Friday, September 16, 2016

Glen Gardner, Aggressive Hitter - 3

Originally published Jan. 18, 2014
Glen Gardner chose to play his college ball near his home in New Jersey and his coach at Rutgers was happy for that, according to The Bangor Daily News.

That's because Gardner lead the team's 1986 campaign going into the regionals in six different offensive categories, including batting average, home runs and RBIs, all as a freshman.

"He's a very aggressive hitter," Hill told The Daily News that May. "He's a big, strong kid who has a real quick bat. He's a good pro prospect."

Gardner was enough of a pro prospect to get drafted twice, once in 1986 and once in 1987. His pro career, though, ended up being brief, just three seasons. He never made AA.

Gardner has, though, returned to Rutgers. Gardner has been back since 1991 as a coach and, most recently, as the school's director of baseball operations.

Gardner's pro career began in 1988, signed by the Braves as a 59th round draft pick out of Rutgers. He was drafted the year before by the Padres, and much earlier in the 13th round.

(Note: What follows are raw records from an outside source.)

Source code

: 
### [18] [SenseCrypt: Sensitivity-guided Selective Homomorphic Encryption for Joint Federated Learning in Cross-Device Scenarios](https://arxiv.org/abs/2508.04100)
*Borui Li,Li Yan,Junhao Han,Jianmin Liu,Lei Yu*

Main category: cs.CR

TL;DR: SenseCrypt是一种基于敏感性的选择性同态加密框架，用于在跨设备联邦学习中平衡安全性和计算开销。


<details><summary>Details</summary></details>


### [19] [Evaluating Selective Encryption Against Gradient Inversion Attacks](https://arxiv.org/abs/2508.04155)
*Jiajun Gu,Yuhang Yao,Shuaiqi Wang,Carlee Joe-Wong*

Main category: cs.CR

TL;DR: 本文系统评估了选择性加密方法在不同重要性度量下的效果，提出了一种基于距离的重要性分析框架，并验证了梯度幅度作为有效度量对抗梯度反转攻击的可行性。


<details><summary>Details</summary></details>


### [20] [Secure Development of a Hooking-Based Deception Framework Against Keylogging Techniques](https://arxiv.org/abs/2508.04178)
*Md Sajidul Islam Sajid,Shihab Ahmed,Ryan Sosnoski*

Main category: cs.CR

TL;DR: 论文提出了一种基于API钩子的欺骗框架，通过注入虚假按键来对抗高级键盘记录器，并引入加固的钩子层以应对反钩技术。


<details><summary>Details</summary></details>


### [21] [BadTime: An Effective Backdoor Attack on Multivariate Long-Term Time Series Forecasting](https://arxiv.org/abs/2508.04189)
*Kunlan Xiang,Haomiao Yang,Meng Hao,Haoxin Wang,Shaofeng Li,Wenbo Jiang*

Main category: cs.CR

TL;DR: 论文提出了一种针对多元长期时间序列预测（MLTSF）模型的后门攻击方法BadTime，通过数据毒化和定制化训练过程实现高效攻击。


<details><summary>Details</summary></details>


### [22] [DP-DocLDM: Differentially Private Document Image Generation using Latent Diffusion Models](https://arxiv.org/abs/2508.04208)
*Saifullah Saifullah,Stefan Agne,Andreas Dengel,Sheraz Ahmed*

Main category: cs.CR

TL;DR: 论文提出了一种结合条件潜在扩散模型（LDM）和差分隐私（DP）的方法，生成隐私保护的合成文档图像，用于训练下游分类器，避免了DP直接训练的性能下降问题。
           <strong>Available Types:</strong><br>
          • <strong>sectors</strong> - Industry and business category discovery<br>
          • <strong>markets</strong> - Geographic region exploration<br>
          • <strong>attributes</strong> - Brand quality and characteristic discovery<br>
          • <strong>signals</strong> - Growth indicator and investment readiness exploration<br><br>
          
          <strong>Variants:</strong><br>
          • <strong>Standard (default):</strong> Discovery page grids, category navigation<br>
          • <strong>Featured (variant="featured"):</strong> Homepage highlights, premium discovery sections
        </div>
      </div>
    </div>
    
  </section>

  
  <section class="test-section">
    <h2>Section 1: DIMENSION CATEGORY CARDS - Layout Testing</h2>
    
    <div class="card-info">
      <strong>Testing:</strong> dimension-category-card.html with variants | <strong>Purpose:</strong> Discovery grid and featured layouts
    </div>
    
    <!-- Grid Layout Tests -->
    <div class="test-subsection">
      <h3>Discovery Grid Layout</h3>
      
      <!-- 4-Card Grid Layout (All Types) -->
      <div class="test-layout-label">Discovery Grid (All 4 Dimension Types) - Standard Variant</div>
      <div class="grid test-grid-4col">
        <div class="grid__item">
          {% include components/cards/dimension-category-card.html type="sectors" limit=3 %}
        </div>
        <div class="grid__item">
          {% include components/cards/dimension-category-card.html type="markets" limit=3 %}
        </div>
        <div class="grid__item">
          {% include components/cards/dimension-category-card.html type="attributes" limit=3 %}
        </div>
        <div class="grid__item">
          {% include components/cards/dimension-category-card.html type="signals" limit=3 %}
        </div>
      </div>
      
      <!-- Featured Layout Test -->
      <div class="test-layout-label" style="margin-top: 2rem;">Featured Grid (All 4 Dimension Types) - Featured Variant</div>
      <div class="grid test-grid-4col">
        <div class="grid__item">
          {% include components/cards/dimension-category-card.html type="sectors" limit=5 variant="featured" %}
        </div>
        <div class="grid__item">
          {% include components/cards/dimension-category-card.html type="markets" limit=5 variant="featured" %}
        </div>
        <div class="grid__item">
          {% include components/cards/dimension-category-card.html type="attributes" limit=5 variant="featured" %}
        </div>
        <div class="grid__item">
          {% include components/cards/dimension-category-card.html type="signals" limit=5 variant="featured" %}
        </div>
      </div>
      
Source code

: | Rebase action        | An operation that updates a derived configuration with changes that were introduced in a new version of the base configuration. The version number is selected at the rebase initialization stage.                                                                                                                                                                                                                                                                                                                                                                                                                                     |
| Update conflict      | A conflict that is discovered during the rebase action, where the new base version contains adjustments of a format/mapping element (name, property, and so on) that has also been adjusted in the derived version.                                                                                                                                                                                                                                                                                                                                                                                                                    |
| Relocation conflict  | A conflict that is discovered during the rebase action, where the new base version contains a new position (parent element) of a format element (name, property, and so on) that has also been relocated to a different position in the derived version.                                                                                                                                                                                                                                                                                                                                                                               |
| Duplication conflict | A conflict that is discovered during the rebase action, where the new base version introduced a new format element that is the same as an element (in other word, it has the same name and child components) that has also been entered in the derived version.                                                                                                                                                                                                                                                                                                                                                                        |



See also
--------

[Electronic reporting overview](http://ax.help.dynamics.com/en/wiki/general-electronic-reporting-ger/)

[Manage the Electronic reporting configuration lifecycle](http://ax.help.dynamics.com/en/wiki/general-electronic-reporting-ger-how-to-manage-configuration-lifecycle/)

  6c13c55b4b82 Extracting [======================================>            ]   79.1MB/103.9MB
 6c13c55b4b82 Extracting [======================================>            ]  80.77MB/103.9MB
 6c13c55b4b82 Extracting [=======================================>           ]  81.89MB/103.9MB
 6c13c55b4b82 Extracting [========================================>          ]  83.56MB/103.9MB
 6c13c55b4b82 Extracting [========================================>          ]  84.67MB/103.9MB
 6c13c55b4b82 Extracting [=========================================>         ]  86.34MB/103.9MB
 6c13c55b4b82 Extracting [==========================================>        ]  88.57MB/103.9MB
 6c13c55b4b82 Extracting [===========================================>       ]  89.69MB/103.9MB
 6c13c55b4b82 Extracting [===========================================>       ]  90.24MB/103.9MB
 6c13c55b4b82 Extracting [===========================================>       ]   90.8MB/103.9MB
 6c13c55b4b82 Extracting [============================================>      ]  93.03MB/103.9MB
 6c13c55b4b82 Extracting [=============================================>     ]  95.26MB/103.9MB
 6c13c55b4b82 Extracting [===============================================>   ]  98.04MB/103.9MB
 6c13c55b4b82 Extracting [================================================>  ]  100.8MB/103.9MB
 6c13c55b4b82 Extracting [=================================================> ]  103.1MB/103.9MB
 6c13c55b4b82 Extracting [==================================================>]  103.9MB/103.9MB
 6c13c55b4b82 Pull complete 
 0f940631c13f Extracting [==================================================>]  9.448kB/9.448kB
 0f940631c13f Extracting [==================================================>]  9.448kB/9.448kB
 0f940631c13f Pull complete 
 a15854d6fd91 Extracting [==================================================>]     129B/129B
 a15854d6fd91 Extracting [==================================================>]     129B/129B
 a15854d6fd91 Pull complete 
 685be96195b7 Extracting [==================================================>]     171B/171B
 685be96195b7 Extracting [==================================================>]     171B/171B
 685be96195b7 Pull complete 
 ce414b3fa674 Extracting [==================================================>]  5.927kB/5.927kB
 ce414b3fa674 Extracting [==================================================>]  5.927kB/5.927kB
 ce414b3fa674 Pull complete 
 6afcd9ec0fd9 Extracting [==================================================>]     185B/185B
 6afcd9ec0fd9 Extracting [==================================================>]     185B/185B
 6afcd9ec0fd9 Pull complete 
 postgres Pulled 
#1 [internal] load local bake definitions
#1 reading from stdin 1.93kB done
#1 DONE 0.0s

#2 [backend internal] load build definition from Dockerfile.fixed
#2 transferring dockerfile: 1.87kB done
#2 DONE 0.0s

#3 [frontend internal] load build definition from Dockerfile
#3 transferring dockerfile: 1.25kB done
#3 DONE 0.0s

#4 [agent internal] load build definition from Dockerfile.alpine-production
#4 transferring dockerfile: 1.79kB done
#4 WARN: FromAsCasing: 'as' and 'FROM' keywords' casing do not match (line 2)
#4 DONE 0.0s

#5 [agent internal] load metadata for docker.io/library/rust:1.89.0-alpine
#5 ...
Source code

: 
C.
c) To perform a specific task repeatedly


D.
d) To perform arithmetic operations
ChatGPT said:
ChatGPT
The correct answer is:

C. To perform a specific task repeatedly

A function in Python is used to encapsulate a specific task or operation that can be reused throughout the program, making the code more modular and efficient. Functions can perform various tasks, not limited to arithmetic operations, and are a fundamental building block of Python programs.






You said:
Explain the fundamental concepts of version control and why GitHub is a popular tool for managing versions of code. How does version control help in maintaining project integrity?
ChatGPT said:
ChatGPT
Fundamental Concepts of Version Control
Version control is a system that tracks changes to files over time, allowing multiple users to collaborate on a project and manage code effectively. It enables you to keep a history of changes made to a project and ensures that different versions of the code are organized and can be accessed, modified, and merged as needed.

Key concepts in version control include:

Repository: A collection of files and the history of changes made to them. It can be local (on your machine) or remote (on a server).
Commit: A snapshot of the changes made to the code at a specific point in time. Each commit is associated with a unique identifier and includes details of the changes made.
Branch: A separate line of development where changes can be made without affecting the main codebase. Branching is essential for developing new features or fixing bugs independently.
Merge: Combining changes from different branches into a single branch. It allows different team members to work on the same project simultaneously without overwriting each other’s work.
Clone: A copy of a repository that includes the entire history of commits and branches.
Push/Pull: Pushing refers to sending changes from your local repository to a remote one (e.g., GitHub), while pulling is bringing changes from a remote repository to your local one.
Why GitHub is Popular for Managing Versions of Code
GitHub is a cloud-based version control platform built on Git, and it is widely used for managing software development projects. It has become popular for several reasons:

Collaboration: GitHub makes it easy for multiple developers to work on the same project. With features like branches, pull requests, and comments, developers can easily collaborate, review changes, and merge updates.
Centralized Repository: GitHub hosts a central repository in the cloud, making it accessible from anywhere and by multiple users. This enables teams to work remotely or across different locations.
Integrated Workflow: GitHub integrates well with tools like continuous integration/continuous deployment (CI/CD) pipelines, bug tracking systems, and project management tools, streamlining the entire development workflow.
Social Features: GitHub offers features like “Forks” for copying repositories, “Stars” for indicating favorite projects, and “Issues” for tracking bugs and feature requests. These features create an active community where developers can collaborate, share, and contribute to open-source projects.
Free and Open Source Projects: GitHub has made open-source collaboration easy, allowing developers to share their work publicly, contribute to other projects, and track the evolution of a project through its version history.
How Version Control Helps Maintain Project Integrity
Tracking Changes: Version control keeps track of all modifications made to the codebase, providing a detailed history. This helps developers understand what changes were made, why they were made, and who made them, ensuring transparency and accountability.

He initially indicated he would sign, but later chose to stay in school.

At Rutgers as a player, Gardner played three seasons, earning all-conference honors three times. When he turned pro, he had the all-time career records in six categories and was top-10 in four others. In 1997, he was inducted into the school's Hall of Fame.

With the Braves, Gardner started at rookie Pulaski. He hit .316, over 68 games. He also hit 10 home runs and knocked in 51.

He moved to single-A Sumter, hitting .298 there, with six home runs. He picked up three hits, one of them a home run, in a May game. That June, Gardner made the South Atlantic League All-Star team as a utility player.

Gardner moved to single-A Burlington for 1990. There, he hit .260, with eight home runs. It was his final season as a pro.

Soon, Gardner was back at Rutgers as an assistant coach and later director of baseball operations at the school.

In 2004, Gardner worked to get his team's pitching in order after a rough stretch.

"It all starts on the mound," Gardner told The Daily Targum at Rutgers. "If we can get that straightened out, then everything will get better and we're a pretty good team."